Novelist and critic Kim Newman gave the movie 4 out of 5 stars ("Excellent") and praised its "very black humour and a strange mix of revisionist mythology, gruesome horror and authentic Christmas spirit. It has a gritty, outdoorsy feel appropriate to an exploration of the brutal side of a harsh, all-male life in an extreme climate ... Helander also shows suspense chops in vintage John Carpenter mode – the scenes with the captured Santa, a grinning creature waiting for a chance to kill, are good, straight horror stuff, and there's an effective climactic siege of bearded monsters."

Michael Rechtshaffen of The Hollywood Reporter described the movie as "a fiendishly entertaining Christmas yarn rooted in Northern European legend and lore, complete with a not-so-jolly old St. Nick informed more by the Brothers Grimm than Norman Rockwell. While the richly atmospheric package has been wrapped with a healthy dose of wry satire, it's not of the mean-spirited Bad Santa variety. Helander, a successful commercial director in his native Helsinki, shrewdly blends just the right amounts of fairy tale wonder and action movie heroics into the oddball mix to highly satisfying effect." Jeannette Catsoulis of The New York Times called the movie "a thing of frigid beauty and twisted playfulness ... Kids will love the diminutive, motherless hero and a plot that's completely bonkers; adults will enjoy the exuberantly pagan images and deadpan humor." It was rated a New York Times Critics' Pick.
Sheri Linden of the Los Angeles Times praised the "twisted black humor in this frosty Finnish fantasy ... What unfolds is a dark comic thriller and action-hero send-up, a strange alloy of daredevil helicopter maneuvers and night of the living elves. Captured in atmospheric widescreen camerawork, the end-of-the-world frozen landscape (actually Norway) is spectacular and spooky."
Reviewer Annika Pham, writing for Cineuropa.org, described it as a "Tim Burton-esque version of Santa's story" and said, "The icy Lappish landscapes are beautifully captured by [director of photography] Mika Orasmaa and the feel of the large-scale adventure epic is wrapped up in sweeping musical orchestration. The scary elements (suggested more than shown) are sufficient to keep 13+ viewers on edge, but could have been further elaborated – along with the original concept – to make Rare Exports a timeless seasonal delight."

Collider's reviewer Dave Trumbore called the film "a darkly humored tale that fits perfectly in line with such anti-Christmas classics as Gremlins and The Nightmare Before Christmas" and wrote, "The contemporary Nordic setting that's so fitting for horror movies these days (Let the Right One In, Dead Snow) is a perfect backdrop for Rare Exports: A Christmas Tale, not only in mood but in mythology as well ... While Rare Exports: A Christmas Tale does not have the level of gore of Dead Snow or the emotional impact of Let the Right One In (although Pietari does earn his father's respect in the end), it's a uniquely entertaining tale that adds a bit of welcome darkness to the often saccharine times leading up to Christmas."
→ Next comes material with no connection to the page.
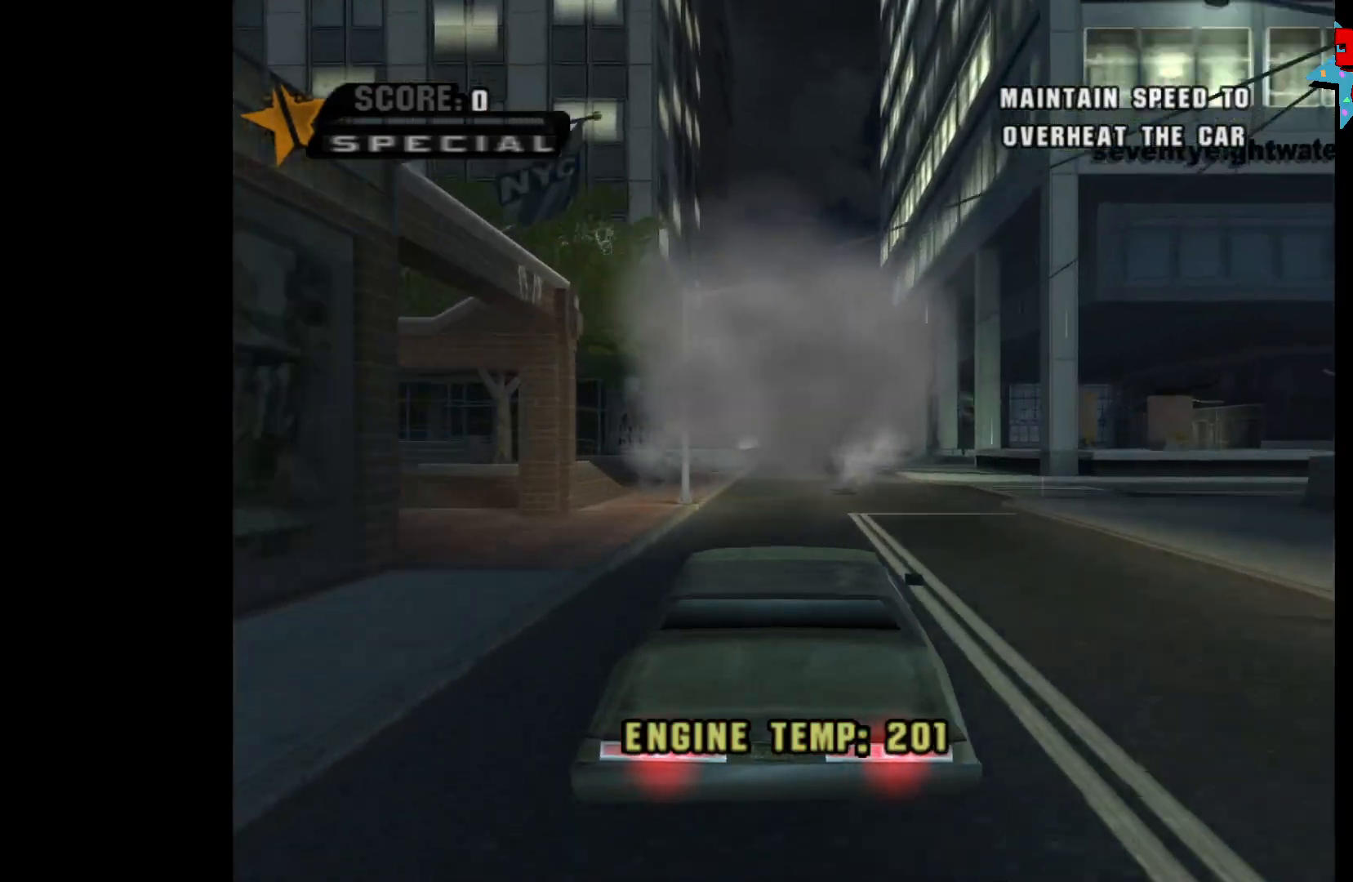
{"buttons": ["A"], "left_stick": "right", "right_stick": "center", "events": [[100, "X", "down"], [317, "X", "up"]]}
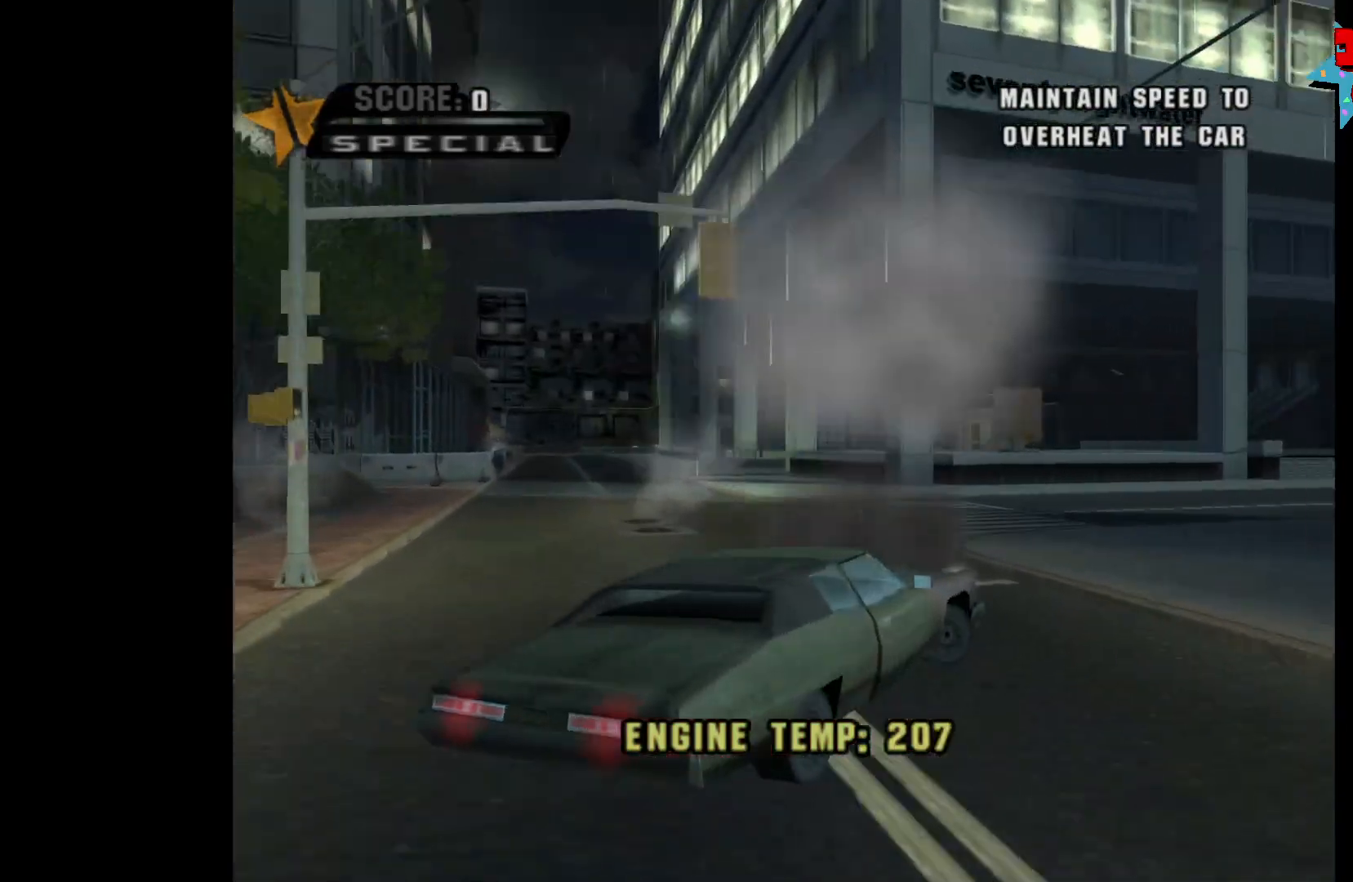
{"buttons": ["A"], "left_stick": "center", "right_stick": "center", "events": [[233, "left_stick", "center"]]}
Cate Blanchett called it one of her favorite films.

===Awards===
The film won numerous awards such as the Locarno International Film Festival's Variety Piazza Grande Award and Best Motion Picture, Best Cinematography, and Best Director – as well as a "Special Mention" for the Silver Méliès for Best European Motion Picture Award – at the 43rd Sitges Film Festival in 2010. In 2011, director Jalmari Helander and producer Petri Jokiranta received the Finnish Film State Award for their collaboration.

The film and crew earned further awards in 2011: nominated for Best Film for the Jussi Award, it won for Best Cinematography, Best Music, Best Sound Design, Best Editing, Best Art Direction, and Best Costume Design. The film won the Pegasus Audience Award at the Brussels International Fantastic Film Festival, and was nominated for the Academy of Science Fiction, Fantasy and Horror Films's Saturn Award in the category of Best International Film.